··· Extract

Roosevelt High School  is a four-year public high school located in Roosevelt as part of the Roosevelt School District, serving students in grades 9 through 12. It is located in the hamlet of Roosevelt in the Town of Hempstead, in Nassau County, on Long Island, in New York, United States.

As of the 2014–15 school year, the school had an enrollment of 964 students and 56.6 classroom teachers (on an FTE basis), for a student–teacher ratio of 17.0:1. There were 247 students (25.6% of enrollment) eligible for free lunch and 46 (4.8% of students) eligible for reduced-cost lunch.

Academics
Roosevelt High School has a grading and promotion policy. In order for a student to be admitted to the ninth grade, a student must pass 3 of the 4 major subject areas each year: 
 English
 Mathematics
 Science
 Social Studies
The student can fail no more than the equivalent of 1 credit in minor subjects each year (i.e. Technology 1/2 credit, Home Economics 1/2 credit, etc.)

To be promoted from grade 9 to 10, a student must earn 4 units of credit.

These units must include: 1 in English and 1 in Social Studies. To be promoted from grade 10 to grade 11, a student must have earned 9 units of credit. These units must include: 2 units in English, 2 units in Social Studies, 1 unit in Mathematics, 1 unit in Science. A student must receive a minimum grade of 70 in order to advance.

Demographics
As of the 2018-19 school year, the student body of Roosevelt High School consisted of:
 0 American Indian or Alaska Native students (0% of the student body)

······

_Work order_
Can you copy, word for word, the passage of the Roosevelt High School text above that begins with the words containing "To be promoted from grade 9" and ends with "the student body)"?

··· Information

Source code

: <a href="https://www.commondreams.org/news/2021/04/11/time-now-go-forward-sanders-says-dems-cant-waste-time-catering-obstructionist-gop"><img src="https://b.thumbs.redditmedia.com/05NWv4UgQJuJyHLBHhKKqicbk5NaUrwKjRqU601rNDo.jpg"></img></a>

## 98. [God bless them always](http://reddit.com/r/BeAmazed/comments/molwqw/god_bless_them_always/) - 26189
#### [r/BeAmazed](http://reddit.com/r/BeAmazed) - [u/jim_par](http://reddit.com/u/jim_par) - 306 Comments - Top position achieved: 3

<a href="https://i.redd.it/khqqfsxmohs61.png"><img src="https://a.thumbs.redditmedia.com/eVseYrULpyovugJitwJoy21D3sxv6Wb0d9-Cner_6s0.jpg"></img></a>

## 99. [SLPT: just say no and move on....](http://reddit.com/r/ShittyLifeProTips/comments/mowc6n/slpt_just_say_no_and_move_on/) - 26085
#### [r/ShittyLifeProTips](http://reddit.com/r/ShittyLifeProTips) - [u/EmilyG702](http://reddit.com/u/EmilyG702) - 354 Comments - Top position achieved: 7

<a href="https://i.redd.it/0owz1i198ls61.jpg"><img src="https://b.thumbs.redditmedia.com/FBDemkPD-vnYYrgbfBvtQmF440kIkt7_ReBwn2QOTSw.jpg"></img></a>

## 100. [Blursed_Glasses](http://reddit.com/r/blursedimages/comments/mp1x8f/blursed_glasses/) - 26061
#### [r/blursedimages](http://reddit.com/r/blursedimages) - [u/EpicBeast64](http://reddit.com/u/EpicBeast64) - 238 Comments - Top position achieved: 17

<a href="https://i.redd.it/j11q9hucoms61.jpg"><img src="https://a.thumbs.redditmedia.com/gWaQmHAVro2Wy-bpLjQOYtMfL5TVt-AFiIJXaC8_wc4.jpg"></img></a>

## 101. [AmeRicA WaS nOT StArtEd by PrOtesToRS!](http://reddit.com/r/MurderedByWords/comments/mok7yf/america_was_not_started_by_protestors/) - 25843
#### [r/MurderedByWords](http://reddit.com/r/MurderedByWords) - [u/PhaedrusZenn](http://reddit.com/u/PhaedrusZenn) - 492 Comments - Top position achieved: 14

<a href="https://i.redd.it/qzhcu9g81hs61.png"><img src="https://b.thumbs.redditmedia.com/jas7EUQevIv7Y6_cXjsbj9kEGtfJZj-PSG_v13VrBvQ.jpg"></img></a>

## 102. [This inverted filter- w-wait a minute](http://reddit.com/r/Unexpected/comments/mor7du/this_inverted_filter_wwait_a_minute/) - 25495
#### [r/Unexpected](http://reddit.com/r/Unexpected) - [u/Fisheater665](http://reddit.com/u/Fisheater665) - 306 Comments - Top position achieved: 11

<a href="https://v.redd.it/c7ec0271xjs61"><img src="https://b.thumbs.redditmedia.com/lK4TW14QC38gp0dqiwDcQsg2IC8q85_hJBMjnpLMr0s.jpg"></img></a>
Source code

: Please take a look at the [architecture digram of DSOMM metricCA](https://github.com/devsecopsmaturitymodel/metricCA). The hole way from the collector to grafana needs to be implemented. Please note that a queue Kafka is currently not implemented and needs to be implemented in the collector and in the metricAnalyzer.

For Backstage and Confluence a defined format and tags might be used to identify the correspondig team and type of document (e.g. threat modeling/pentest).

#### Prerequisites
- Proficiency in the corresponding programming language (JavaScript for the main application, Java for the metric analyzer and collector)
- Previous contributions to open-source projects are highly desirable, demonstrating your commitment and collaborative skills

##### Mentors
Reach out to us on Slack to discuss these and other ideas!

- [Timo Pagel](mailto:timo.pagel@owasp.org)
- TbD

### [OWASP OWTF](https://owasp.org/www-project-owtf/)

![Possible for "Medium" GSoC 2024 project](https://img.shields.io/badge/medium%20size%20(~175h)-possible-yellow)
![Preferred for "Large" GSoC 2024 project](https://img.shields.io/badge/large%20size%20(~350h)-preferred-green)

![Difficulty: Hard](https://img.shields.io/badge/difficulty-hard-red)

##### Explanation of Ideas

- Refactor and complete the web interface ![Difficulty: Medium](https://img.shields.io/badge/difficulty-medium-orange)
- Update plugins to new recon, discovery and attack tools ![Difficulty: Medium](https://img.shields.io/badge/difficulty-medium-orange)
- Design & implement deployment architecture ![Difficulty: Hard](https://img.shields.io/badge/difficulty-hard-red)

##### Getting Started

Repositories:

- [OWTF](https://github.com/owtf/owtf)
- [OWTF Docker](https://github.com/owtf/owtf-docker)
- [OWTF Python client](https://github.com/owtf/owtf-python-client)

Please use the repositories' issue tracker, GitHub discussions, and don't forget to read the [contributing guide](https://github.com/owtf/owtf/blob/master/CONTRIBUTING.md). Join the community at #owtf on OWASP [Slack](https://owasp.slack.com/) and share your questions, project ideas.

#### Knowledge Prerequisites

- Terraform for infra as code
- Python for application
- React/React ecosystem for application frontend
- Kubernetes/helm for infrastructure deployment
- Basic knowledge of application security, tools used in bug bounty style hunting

······

_Result of this exercise_
To be promoted from grade 9 to 10, a student must earn 4 units of credit.

These units must include: 1 in English and 1 in Social Studies. To be promoted from grade 10 to grade 11, a student must have earned 9 units of credit. These units must include: 2 units in English, 2 units in Social Studies, 1 unit in Mathematics, 1 unit in Science. A student must receive a minimum grade of 70 in order to advance.

Demographics
As of the 2018-19 school year, the student body of Roosevelt High School consisted of:
 0 American Indian or Alaska Native students (0% of the student body)